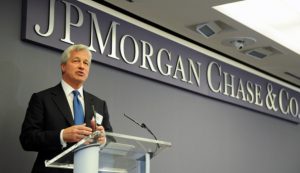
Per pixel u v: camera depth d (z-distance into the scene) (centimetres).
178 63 497
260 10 497
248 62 607
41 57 361
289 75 672
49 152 267
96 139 212
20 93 343
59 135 245
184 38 513
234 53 569
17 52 346
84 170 207
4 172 325
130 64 435
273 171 648
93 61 404
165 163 469
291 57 586
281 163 670
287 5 505
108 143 221
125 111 430
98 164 216
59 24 373
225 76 570
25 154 338
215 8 440
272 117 669
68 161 219
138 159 243
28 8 352
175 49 497
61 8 378
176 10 441
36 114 274
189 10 441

++++

**Exercise details**
Set down each entry above word for word, without its pictures.

**Answer to this problem**
Per pixel u v: camera depth d (z-distance into the scene) (centimetres).
178 63 497
260 10 497
248 62 607
41 57 361
289 75 672
49 152 267
96 139 212
20 93 343
59 135 245
184 38 513
234 53 569
17 52 346
84 170 207
4 172 325
130 64 435
273 171 648
93 61 404
165 163 469
291 57 586
281 163 670
287 5 505
108 143 221
125 111 430
98 164 216
59 24 373
225 76 570
25 154 338
215 8 440
272 117 669
68 161 219
138 159 243
28 8 352
175 49 497
61 8 378
176 10 441
36 114 274
189 10 441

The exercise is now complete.